End of the war and other business activities
At the end of the Civil War in 2002, the NGOs folded and the warehouses at Kingtom were rented out to the private sector. At this time Khalil Bahsoon was aging and his entrepreneurial sons Walid and Mahmoun bought lorries to do haulage services for the mining companies. Walid also undertook some overseas travel venture of his own in 2008 and later returned to Sierra Leone in 2014, his beloved country. Khalil Bahsoon died in January 2020 after a long successful business life.
Other Bahsoon Businesses
Over the nearly 100years, the migrant Bahsoon family tree has grown and integrated into the Sierra Leone community, and being the highly entrepreneurial breed have been involved in many many businesses. The first attempt at producing locally ground and packaged Coffee, which still goes on in the East end was and is still managed by a Bahsoon.
Another of the Bahsoon family were in the Agro-business: They were heavily involved in procurement especially buying seed rice from local farmers for NGOs to redistribute to farmers in other regions of the country. The Benni Mix Factory owned by Zed Bahsoon which has successfully developed and continue to market the baby food supplement. There is also Seed Tech, which is a seed rice procurement and packaging company at Makeni owned by Mohamed Bahsoon.

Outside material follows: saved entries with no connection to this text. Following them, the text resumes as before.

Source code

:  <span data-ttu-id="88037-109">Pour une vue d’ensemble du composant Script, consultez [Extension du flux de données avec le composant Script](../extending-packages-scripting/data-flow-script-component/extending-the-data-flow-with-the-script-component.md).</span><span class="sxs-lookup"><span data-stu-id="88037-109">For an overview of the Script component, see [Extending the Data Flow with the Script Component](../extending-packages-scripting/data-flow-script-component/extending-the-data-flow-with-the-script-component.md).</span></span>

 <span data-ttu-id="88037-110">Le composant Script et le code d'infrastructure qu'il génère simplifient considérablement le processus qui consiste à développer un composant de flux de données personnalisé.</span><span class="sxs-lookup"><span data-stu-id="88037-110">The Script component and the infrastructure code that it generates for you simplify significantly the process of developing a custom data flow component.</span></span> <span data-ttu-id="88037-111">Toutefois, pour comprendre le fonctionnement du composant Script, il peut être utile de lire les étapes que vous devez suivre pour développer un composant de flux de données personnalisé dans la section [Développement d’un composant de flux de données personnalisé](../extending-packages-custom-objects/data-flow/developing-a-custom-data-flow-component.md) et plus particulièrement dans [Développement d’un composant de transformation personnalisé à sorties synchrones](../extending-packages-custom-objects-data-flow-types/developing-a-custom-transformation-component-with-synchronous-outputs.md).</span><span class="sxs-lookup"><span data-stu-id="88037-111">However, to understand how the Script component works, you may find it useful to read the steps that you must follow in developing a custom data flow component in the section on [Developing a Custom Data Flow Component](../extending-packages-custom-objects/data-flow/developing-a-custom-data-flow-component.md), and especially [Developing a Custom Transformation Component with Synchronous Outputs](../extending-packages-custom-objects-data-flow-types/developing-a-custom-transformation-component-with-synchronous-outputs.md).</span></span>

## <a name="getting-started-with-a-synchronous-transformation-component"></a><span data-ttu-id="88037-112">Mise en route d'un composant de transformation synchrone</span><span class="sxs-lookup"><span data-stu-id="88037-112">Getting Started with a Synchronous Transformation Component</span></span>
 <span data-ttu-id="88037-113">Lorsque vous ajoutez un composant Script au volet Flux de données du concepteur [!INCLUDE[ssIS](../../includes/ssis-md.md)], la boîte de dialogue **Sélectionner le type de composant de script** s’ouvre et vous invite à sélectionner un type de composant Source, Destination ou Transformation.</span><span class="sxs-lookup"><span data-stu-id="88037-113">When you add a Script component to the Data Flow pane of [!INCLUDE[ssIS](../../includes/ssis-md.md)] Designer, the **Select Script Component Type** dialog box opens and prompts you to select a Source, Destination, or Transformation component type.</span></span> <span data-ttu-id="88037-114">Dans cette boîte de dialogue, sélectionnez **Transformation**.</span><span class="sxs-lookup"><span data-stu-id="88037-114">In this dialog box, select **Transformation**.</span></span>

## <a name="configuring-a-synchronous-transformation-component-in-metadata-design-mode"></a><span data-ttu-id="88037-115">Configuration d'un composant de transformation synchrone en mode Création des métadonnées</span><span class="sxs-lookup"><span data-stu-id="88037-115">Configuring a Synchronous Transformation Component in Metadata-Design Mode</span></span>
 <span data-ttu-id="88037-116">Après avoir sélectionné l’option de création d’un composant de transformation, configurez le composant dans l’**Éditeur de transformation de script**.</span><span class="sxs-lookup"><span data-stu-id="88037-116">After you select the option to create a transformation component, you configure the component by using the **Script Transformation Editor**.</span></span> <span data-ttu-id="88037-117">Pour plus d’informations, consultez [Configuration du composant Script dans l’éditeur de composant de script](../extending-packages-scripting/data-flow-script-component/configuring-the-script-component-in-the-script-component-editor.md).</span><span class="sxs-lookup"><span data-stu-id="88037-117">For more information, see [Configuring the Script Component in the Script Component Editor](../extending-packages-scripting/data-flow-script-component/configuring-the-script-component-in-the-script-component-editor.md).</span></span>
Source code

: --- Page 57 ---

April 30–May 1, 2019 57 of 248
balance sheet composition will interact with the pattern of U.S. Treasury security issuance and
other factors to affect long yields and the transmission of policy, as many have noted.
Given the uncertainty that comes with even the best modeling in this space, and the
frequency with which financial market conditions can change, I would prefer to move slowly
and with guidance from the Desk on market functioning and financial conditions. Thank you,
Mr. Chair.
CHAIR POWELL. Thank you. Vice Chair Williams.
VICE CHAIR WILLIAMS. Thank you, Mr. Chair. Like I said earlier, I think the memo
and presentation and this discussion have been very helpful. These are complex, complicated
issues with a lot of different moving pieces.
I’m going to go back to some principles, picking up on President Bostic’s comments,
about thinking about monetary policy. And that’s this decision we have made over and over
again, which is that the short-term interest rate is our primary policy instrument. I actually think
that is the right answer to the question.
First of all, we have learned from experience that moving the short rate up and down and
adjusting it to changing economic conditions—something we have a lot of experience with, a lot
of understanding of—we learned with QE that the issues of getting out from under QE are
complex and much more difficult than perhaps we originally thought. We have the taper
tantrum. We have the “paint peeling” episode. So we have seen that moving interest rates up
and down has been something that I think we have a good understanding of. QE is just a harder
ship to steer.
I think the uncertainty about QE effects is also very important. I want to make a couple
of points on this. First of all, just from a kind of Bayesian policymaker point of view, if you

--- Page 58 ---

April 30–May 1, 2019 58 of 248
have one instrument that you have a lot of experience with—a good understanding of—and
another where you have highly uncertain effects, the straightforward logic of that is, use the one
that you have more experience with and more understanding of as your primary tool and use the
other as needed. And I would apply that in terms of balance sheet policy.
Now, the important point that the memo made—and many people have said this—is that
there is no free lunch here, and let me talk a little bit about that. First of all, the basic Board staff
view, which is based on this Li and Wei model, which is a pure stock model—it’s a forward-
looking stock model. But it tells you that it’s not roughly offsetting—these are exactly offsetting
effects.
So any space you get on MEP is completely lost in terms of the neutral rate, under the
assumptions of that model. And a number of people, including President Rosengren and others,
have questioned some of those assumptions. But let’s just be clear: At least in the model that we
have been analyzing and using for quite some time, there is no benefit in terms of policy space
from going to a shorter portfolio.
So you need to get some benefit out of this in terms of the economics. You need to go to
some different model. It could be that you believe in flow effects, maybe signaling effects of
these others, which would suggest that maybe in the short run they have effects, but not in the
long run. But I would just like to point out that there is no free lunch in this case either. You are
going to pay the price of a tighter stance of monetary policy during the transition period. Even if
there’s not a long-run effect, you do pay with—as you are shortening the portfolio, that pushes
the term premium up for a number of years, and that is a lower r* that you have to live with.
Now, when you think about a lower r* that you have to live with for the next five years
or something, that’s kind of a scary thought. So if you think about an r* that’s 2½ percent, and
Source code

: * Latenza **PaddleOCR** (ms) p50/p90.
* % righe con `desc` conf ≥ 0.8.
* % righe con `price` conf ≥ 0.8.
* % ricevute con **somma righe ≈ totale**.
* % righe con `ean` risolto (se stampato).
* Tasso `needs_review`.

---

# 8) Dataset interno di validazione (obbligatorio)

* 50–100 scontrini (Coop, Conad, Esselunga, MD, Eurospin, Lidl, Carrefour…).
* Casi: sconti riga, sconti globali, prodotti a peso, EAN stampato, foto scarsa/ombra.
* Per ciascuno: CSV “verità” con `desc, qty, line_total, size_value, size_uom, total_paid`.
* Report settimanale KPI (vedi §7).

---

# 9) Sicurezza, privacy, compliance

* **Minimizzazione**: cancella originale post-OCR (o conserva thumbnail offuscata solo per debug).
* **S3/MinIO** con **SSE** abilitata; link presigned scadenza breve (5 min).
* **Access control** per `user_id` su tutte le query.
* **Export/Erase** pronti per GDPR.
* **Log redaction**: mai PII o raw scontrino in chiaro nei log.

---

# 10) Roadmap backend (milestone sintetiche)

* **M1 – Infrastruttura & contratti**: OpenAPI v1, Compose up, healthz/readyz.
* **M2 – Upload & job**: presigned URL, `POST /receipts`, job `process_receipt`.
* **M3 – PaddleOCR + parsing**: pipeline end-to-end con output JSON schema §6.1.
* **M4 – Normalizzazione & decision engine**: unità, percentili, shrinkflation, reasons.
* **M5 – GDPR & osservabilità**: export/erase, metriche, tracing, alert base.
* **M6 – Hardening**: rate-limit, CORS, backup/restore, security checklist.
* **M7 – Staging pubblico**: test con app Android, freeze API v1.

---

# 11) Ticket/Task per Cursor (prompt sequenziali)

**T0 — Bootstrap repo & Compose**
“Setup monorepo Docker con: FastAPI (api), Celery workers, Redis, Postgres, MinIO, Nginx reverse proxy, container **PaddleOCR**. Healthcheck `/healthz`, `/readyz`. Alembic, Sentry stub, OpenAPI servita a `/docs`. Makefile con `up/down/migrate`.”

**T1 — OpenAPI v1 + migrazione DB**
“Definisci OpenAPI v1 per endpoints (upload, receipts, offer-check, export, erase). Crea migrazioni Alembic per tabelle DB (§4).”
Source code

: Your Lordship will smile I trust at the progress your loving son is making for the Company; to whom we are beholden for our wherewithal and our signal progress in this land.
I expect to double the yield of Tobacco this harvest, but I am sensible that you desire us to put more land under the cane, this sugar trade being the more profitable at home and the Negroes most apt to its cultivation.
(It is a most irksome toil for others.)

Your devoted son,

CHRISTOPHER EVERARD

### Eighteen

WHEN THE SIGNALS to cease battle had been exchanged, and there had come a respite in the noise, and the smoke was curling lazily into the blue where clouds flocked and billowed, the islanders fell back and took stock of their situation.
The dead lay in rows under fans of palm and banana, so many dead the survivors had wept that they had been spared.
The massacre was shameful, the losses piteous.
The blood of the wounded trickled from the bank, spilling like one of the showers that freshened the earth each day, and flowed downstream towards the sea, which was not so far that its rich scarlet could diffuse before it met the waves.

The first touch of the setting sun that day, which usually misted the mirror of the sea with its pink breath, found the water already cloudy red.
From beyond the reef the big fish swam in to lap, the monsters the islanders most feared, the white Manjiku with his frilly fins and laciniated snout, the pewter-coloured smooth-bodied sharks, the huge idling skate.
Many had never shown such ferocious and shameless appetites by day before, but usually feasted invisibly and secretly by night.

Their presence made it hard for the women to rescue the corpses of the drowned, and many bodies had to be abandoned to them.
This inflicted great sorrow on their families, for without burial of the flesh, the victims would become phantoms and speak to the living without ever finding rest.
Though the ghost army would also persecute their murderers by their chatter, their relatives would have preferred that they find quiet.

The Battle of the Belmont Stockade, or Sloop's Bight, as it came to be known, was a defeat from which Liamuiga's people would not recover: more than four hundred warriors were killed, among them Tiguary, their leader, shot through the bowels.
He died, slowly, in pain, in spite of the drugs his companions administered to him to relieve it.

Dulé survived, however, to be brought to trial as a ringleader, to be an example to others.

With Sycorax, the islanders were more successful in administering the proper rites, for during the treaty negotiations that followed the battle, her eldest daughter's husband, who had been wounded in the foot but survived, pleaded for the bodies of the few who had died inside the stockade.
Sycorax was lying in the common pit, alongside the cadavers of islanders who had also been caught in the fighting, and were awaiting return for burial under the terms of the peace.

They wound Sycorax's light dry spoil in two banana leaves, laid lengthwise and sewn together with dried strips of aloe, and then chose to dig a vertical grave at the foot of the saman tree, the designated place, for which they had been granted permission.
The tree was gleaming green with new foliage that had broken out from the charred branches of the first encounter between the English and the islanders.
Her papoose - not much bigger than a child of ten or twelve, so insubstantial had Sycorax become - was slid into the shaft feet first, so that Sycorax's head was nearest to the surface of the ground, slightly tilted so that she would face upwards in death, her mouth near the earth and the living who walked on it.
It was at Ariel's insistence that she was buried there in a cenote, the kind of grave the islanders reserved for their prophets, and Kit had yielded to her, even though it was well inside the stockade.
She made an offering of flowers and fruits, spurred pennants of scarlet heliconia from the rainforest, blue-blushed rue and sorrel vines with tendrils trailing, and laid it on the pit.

The Bansoon s also went into manufacturing Soft drinks through Sierra Leone Enterprises Ltd, which was owned by the late Abass Bahsoon family. They produced 7UP, Pepsi, Mirinda, Apple Cidra etc. The Company folded up during the war and siblings have moved into printing, Nabs Tech digital printing company and Romarong. They specialize in printing billboards, posters, books and large digital printing, owned by Nabil Bahsoon.
There was the original City Pharmacy, which was owned by the late Joseph Bahsoon. The current City Pharmacy is under a different management.
Walid says, “the road has not been easy. They have had their fair share of struggles but they have handled them with unity and family spirit. During the independence era, things were easy in the country. The Leones was competing with the US Dollar and British Pound Sterling. No evidence of Poverty, people were smartly dressed and street trading was virtually non-existent. Things were organized and there was the rule of law. Freetown was vibrant up to the 1980s. The war changed the landscape of the country as the fighting forced many people to move from the rural to the urban area and created overpopulation of the city.”
Future of the Bahsoon family
They are moving with the trend and set to do something with plastic waste recycling. The first plastic house is an example of their evolution. “We hope that our children will continue with the trend of being patriotic to the development of Sierra Leone. Happy 60th Independence anniversary to you all”, Walid Bahsoon said.